First of all, in your opinion, is Ukraine now moving towards better quality changes?
And the second question: when I asked the Greek Catholic and Roman Catholic bishops what is lacking now in the church in Ukraine, they said: we lack priests. His Beatitude Sviatoslav Shevchuk said that already about 50 priests are lacking in Kyiv. The Roman Catholic bishops said that in every diocese there are 5 to 20 priests lacking. However, not only priests are lacking, but also bishops. Tell me, can we expect new bishops to appear in the Ukrainian Catholic church already this year?
Archbishop Gugerotti: I start from the last one. We will receive something, but this depends on the Pope. Personally, I am very convinced above all of the role of the bishops. You know, the mentality has changed a lot over the years. And we need to understand the generations in their change. And also among the bishops we need both those who bring the wisdom and the tragic experience of past times, and those who feel the urgency of the current emergencies.
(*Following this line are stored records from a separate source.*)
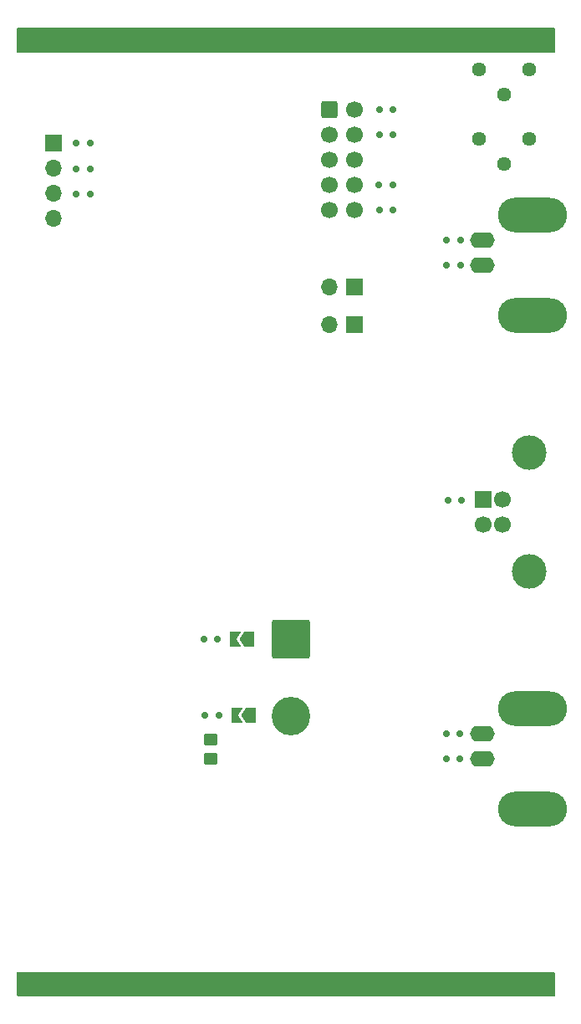
<source format=gbr>
%TF.GenerationSoftware,KiCad,Pcbnew,8.0.0*%
%TF.CreationDate,2024-10-24T21:57:35+02:00*%
%TF.ProjectId,Profiler energetyczny urz_dze_ IoT,50726f66-696c-4657-9220-656e65726765,rev?*%
%TF.SameCoordinates,Original*%
%TF.FileFunction,Soldermask,Bot*%
%TF.FilePolarity,Negative*%
%FSLAX46Y46*%
G04 Gerber Fmt 4.6, Leading zero omitted, Abs format (unit mm)*
G04 Created by KiCad (PCBNEW 8.0.0) date 2024-10-24 21:57:35*
%MOMM*%
%LPD*%
G01*
G04 APERTURE LIST*
G04 Aperture macros list*
%AMRoundRect*
0 Rectangle with rounded corners*
0 $1 Rounding radius*
0 $2 $3 $4 $5 $6 $7 $8 $9 X,Y pos of 4 corners*
0 Add a 4 corners polygon primitive as box body*
4,1,4,$2,$3,$4,$5,$6,$7,$8,$9,$2,$3,0*
0 Add four circle primitives for the rounded corners*
1,1,$1+$1,$2,$3*
1,1,$1+$1,$4,$5*
1,1,$1+$1,$6,$7*
1,1,$1+$1,$8,$9*
0 Add four rect primitives between the rounded corners*
20,1,$1+$1,$2,$3,$4,$5,0*
20,1,$1+$1,$4,$5,$6,$7,0*
20,1,$1+$1,$6,$7,$8,$9,0*
20,1,$1+$1,$8,$9,$2,$3,0*%
%AMFreePoly0*
4,1,6,1.000000,0.000000,0.500000,-0.750000,-0.500000,-0.750000,-0.500000,0.750000,0.500000,0.750000,1.000000,0.000000,1.000000,0.000000,$1*%
%AMFreePoly1*
4,1,6,0.500000,-0.750000,-0.650000,-0.750000,-0.150000,0.000000,-0.650000,0.750000,0.500000,0.750000,0.500000,-0.750000,0.500000,-0.750000,$1*%
G04 Aperture macros list end*
%ADD10RoundRect,0.250000X-0.600000X-0.600000X0.600000X-0.600000X0.600000X0.600000X-0.600000X0.600000X0*%
%ADD11C,1.700000*%
%ADD12R,1.700000X1.700000*%
%ADD13O,1.700000X1.700000*%
%ADD14C,3.500000*%
%ADD15C,1.440000*%
%ADD16RoundRect,0.250002X-1.699998X1.699998X-1.699998X-1.699998X1.699998X-1.699998X1.699998X1.699998X0*%
%ADD17C,3.900000*%
%ADD18O,2.500000X1.600000*%
%ADD19O,7.000000X3.500000*%
%ADD20RoundRect,0.150000X-0.150000X-0.200000X0.150000X-0.200000X0.150000X0.200000X-0.150000X0.200000X0*%
%ADD21RoundRect,0.150000X0.150000X0.200000X-0.150000X0.200000X-0.150000X-0.200000X0.150000X-0.200000X0*%
%ADD22FreePoly0,180.000000*%
%ADD23FreePoly1,180.000000*%
%ADD24RoundRect,0.250000X0.450000X-0.350000X0.450000X0.350000X-0.450000X0.350000X-0.450000X-0.350000X0*%
G04 APERTURE END LIST*
D10*
%TO.C,U1*%
X126647500Y-73520000D03*
D11*
X129187500Y-73520000D03*
X126647500Y-76060000D03*
X129187500Y-76060000D03*
X126647500Y-78600000D03*
X129187500Y-78600000D03*
X126647500Y-81140000D03*
X129187500Y-81140000D03*
X126647500Y-83680000D03*
X129187500Y-83680000D03*
%TD*%
D12*
%TO.C,J3*%
X129225000Y-91450000D03*
D13*
X126685000Y-91450000D03*
%TD*%
D12*
%TO.C,J1*%
X142222500Y-113000000D03*
D11*
X142222500Y-115500000D03*
X144222500Y-115500000D03*
X144222500Y-113000000D03*
D14*
X146932500Y-108230000D03*
X146932500Y-120270000D03*
%TD*%
D15*
%TO.C,RV1*%
X146900000Y-69500000D03*
X144360000Y-72040000D03*
X141820000Y-69500000D03*
%TD*%
D12*
%TO.C,J2*%
X129225000Y-95300000D03*
D13*
X126685000Y-95300000D03*
%TD*%
D16*
%TO.C,J5*%
X122800000Y-127100000D03*
D17*
X122800000Y-134900000D03*
%TD*%
D18*
%TO.C,J7*%
X142170000Y-89250000D03*
D19*
X147250000Y-84170000D03*
D18*
X142170000Y-86710000D03*
D19*
X147250000Y-94330000D03*
%TD*%
D15*
%TO.C,RV2*%
X146875000Y-76525000D03*
X144335000Y-79065000D03*
X141795000Y-76525000D03*
%TD*%
D18*
%TO.C,J6*%
X142170000Y-139250000D03*
D19*
X147250000Y-134170000D03*
D18*
X142170000Y-136710000D03*
D19*
X147250000Y-144330000D03*
%TD*%
D12*
%TO.C,J4*%
X98702500Y-76950000D03*
D13*
X98702500Y-79490000D03*
X98702500Y-82030000D03*
X98702500Y-84570000D03*
%TD*%
D20*
%TO.C,D16*%
X133100000Y-76050000D03*
X131700000Y-76050000D03*
%TD*%
D21*
%TO.C,D12*%
X138500000Y-136700000D03*
X139900000Y-136700000D03*
%TD*%
D20*
%TO.C,D21*%
X102400000Y-76950000D03*
X101000000Y-76950000D03*
%TD*%
D21*
%TO.C,D22*%
X138545000Y-86700000D03*
X139945000Y-86700000D03*
%TD*%
D22*
%TO.C,JP6*%
X118700000Y-134850000D03*
D23*
X117250000Y-134850000D03*
%TD*%
D22*
%TO.C,JP5*%
X118550000Y-127100000D03*
D23*
X117100000Y-127100000D03*
%TD*%
D21*
%TO.C,D11*%
X138495000Y-139250000D03*
X139895000Y-139250000D03*
%TD*%
D20*
%TO.C,D15*%
X133100000Y-73550000D03*
X131700000Y-73550000D03*
%TD*%
%TO.C,D18*%
X133100000Y-83700000D03*
X131700000Y-83700000D03*
%TD*%
%TO.C,D14*%
X115330000Y-127100000D03*
X113930000Y-127100000D03*
%TD*%
D21*
%TO.C,D9*%
X138545000Y-89250000D03*
X139945000Y-89250000D03*
%TD*%
%TO.C,D10*%
X138650000Y-113100000D03*
X140050000Y-113100000D03*
%TD*%
D20*
%TO.C,D20*%
X102400000Y-82050000D03*
X101000000Y-82050000D03*
%TD*%
D24*
%TO.C,R11*%
X114600000Y-139250000D03*
X114600000Y-137250000D03*
%TD*%
D20*
%TO.C,D13*%
X115450000Y-134850000D03*
X114050000Y-134850000D03*
%TD*%
%TO.C,D17*%
X133050000Y-81150000D03*
X131650000Y-81150000D03*
%TD*%
%TO.C,D19*%
X102400000Y-79500000D03*
X101000000Y-79500000D03*
%TD*%
G36*
X149443039Y-160819685D02*
G01*
X149488794Y-160872489D01*
X149500000Y-160924000D01*
X149500000Y-163126000D01*
X149480315Y-163193039D01*
X149427511Y-163238794D01*
X149376000Y-163250000D01*
X95124000Y-163250000D01*
X95056961Y-163230315D01*
X95011206Y-163177511D01*
X95000000Y-163126000D01*
X95000000Y-160924000D01*
X95019685Y-160856961D01*
X95072489Y-160811206D01*
X95124000Y-160800000D01*
X149376000Y-160800000D01*
X149443039Y-160819685D01*
G37*
G36*
X149443039Y-65269685D02*
G01*
X149488794Y-65322489D01*
X149500000Y-65374000D01*
X149500000Y-67626000D01*
X149480315Y-67693039D01*
X149427511Y-67738794D01*
X149376000Y-67750000D01*
X95124000Y-67750000D01*
X95056961Y-67730315D01*
X95011206Y-67677511D01*
X95000000Y-67626000D01*
X95000000Y-65374000D01*
X95019685Y-65306961D01*
X95072489Y-65261206D01*
X95124000Y-65250000D01*
X149376000Y-65250000D01*
X149443039Y-65269685D01*
G37*
M02*

</source>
However, for me neither priests nor bishops are the top priority. The priority is to value the wonderful lay people we have and who we still consider in a somewhat feudal way.
The laity are many and present. And our Church is proud of this fidelity, even of many young people.
Of course the priests are needed, of course they serve the bishops. But it is absolutely not necessary for priests and bishops to be everywhere. They serve to leave places for those who are active members and priests according to baptism, as the Second Vatican Council has so insisted. The baptized lay people.
And here there is much to do.
So I come to your first question. I see the changes. But I am impatient by nature. For this, I am not yet fully satisfied. I want more, and I am convinced that many Catholics in Ukraine want more.
Of course, it is very important that they have their churches, their structures (think of the importance of your Radio); but the fundamental thing, in my opinion, is that the whole community feels involved in this change. We are not a church made up of gurus, on the one hand, and poor wretches trying to learn the abc’s of the faith, on the other. And if we think so, then we must understand that we have not understood.
So, very well what you do, but a long way to go to do better and do it together. So that it does not happen as in Western Europe, that when we understood this, only a few had remained in the church.